Marten was born in Washington, DC, and Photoplay claimed she was 19 in 1913, putting her approximate birth year as 1894, although movie magazines could be notoriously inaccurate on age. Her nickname was "The Gibson Girl," because she won first place over 4,000 contestants in the New York World "Gibson Girl" beauty contest sponsored by a fabric company, Spring Maid, that was an occasional route to movie contracts. Some movie magazines claimed she had actually posed for artist Charles Dana Gibson.

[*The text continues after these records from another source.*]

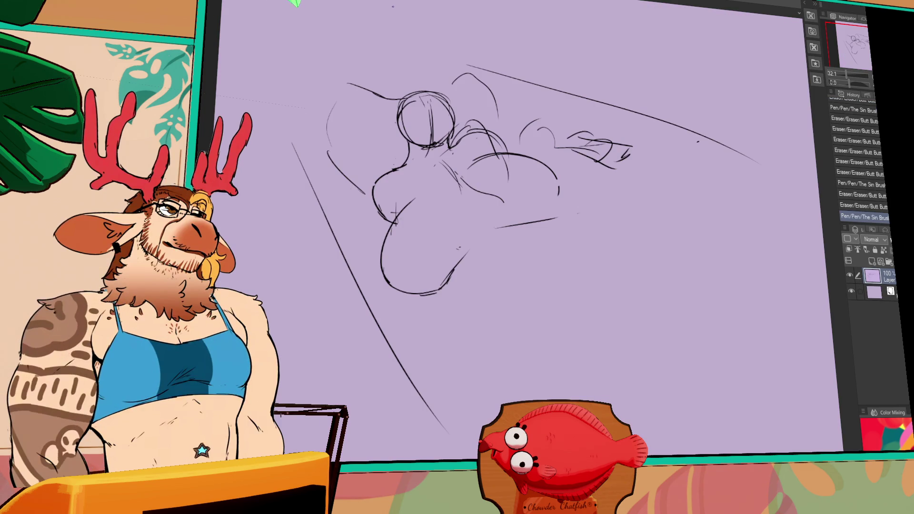
drag(451, 181, 449, 180)
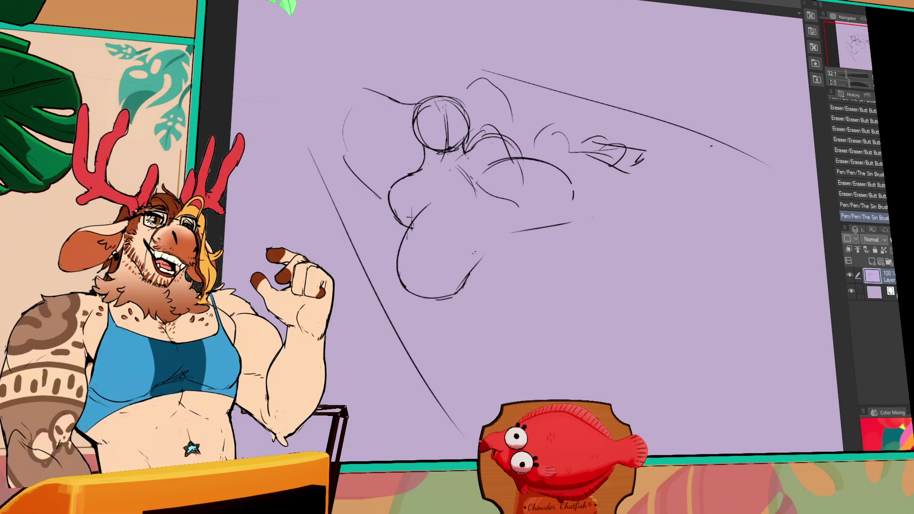
key(ctrl+Tab)
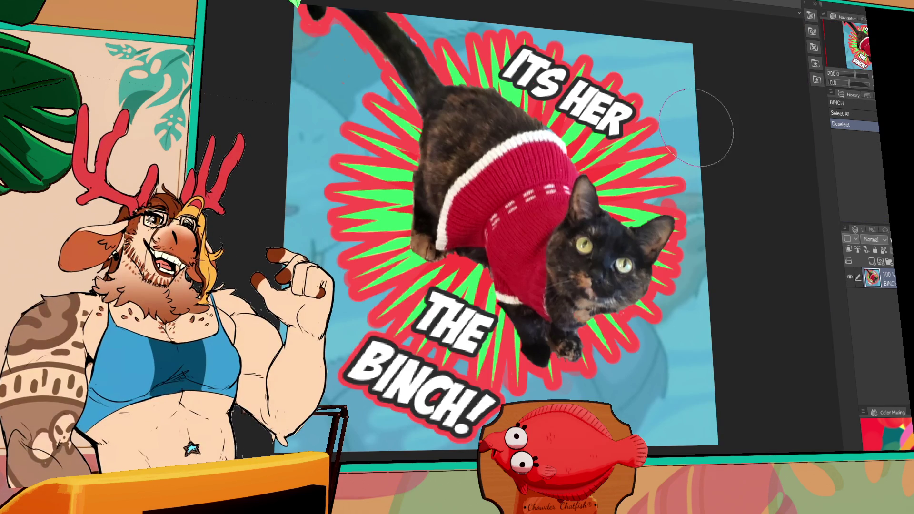
key(ctrl+Tab)
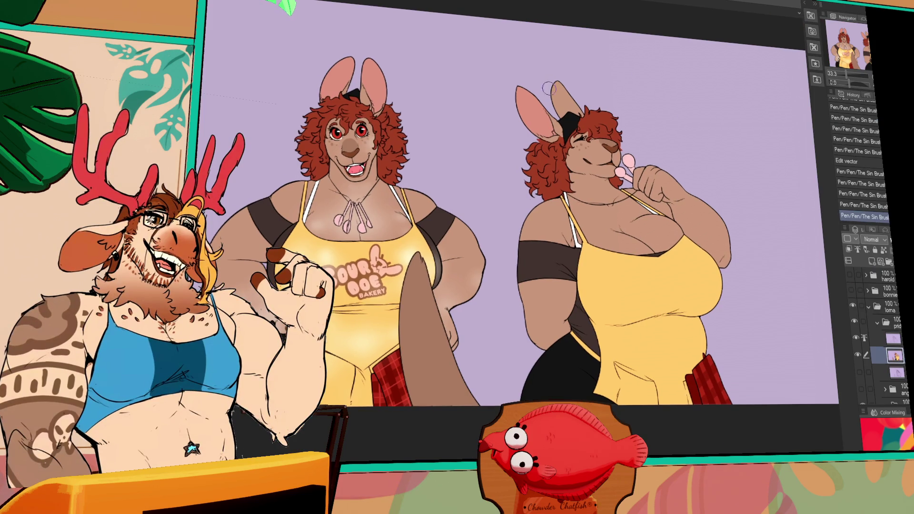
click(419, 75)
key(ctrl+Tab)
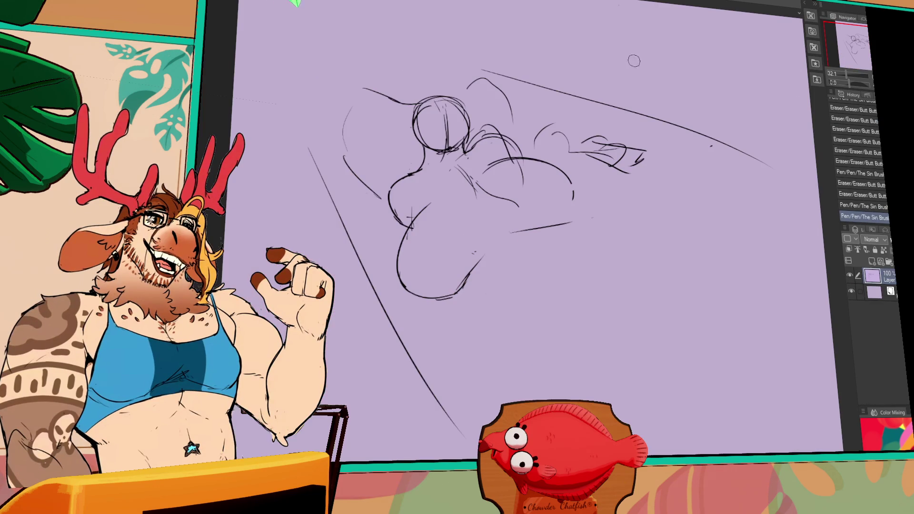
Erase and redraw the belly curves with larger, rounder arcs on the right side.
click(513, 224)
mouse_move(571, 222)
mouse_down()
mouse_move(538, 228)
mouse_move(585, 222)
mouse_up()
drag(504, 183, 516, 196)
mouse_move(481, 168)
mouse_down()
mouse_move(505, 157)
mouse_move(574, 199)
mouse_move(564, 159)
mouse_move(578, 211)
mouse_up()
mouse_move(505, 157)
mouse_down()
mouse_move(593, 215)
mouse_move(524, 155)
mouse_move(583, 216)
mouse_move(564, 171)
mouse_up()
click(562, 210)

Marten began acting at age six on the stage, playing the part of little Eva in one of the "Uncle Tom" touring shows. She first appeared in films for the Lubin Stock Company in 1912, then moving to the Eclair Company. Among her films for Eclair in 1913 were The Spectre Bridegroom, The Trail of the Silver Fox, Right of Way, Rosary, For Better or Worse, Jacques the Wolf, Over the Cliffs, and Big-Hearted Jim.

A Gaumont-Mutual film, "An Idol of the Stage," opened at the beginning of 1916, and reviews were mixed, although critic Wid Gunning praised her for her small part. "The Man from Nowhere" (Red Feather Photoplays) opened in the summer, and she seemed to have been moving from studio to studio. In October 1916 Photoplay magazine reported that she was no longer appearing in films. By 1917 she was making fewer films, including "Corruption," and Motion Picture News announced that she was going on location to Miami, Florida for several weeks as the head of a group of actors working with under-sea diver Tom Barry to make "underwater pictures for the Universal." In October The Answer Man, a column written pseudonymously by Elizabeth M. Heinemann, and the most popular column in Motion Picture Magazine, replied that she had moved to Vitagraph studios; after 1917 she no longer appeared in the motion picture news, or at least not under that name.